_WHAT THIS TASK INVOLVES:_ Could you set down exactly the lines of the data below, starting at the one that holds "micrograph showing weak" and ending at the one that holds "(IHC) histopathology image", both included, and only those?

_RECORDS SHOWN:_
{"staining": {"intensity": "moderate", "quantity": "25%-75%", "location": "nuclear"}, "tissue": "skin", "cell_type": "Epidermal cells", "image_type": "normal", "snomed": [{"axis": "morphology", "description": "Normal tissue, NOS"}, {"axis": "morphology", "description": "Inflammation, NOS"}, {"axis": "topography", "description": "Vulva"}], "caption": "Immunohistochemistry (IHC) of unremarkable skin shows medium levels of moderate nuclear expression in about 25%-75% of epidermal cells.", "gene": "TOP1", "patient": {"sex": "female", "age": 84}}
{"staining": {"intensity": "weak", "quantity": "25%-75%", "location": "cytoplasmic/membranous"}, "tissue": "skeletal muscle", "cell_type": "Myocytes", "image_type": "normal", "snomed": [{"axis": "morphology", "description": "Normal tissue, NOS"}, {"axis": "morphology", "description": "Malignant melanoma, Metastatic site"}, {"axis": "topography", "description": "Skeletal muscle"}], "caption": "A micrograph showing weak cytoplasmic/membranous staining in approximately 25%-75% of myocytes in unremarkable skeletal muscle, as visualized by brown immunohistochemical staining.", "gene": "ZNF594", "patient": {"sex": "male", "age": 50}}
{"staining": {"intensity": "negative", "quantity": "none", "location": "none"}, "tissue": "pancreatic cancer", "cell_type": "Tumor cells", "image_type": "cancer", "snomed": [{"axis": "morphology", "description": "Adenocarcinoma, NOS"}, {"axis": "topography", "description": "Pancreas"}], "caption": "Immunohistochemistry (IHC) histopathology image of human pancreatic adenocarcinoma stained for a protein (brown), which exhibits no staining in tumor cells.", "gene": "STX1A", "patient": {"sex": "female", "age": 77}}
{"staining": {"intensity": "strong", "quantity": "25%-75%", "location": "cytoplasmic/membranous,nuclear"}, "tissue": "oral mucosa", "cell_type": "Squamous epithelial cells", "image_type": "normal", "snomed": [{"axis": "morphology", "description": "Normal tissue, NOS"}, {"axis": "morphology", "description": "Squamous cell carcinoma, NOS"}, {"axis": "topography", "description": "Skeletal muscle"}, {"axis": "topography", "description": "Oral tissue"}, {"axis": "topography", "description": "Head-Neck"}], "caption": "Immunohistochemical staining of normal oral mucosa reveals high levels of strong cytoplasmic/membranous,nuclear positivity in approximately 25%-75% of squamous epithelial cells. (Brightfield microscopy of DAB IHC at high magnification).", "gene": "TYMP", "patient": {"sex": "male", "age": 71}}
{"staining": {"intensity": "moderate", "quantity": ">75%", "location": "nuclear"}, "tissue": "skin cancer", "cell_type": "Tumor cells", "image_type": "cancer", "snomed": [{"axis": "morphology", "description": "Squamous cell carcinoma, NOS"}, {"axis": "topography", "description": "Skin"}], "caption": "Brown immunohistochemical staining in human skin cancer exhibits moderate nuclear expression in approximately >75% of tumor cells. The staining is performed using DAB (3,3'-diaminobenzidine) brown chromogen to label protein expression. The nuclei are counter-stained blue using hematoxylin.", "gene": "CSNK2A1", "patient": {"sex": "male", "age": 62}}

_THE ANSWER:_
{"staining": {"intensity": "weak", "quantity": "25%-75%", "location": "cytoplasmic/membranous"}, "tissue": "skeletal muscle", "cell_type": "Myocytes", "image_type": "normal", "snomed": [{"axis": "morphology", "description": "Normal tissue, NOS"}, {"axis": "morphology", "description": "Malignant melanoma, Metastatic site"}, {"axis": "topography", "description": "Skeletal muscle"}], "caption": "A micrograph showing weak cytoplasmic/membranous staining in approximately 25%-75% of myocytes in unremarkable skeletal muscle, as visualized by brown immunohistochemical staining.", "gene": "ZNF594", "patient": {"sex": "male", "age": 50}}
{"staining": {"intensity": "negative", "quantity": "none", "location": "none"}, "tissue": "pancreatic cancer", "cell_type": "Tumor cells", "image_type": "cancer", "snomed": [{"axis": "morphology", "description": "Adenocarcinoma, NOS"}, {"axis": "topography", "description": "Pancreas"}], "caption": "Immunohistochemistry (IHC) histopathology image of human pancreatic adenocarcinoma stained for a protein (brown), which exhibits no staining in tumor cells.", "gene": "STX1A", "patient": {"sex": "female", "age": 77}}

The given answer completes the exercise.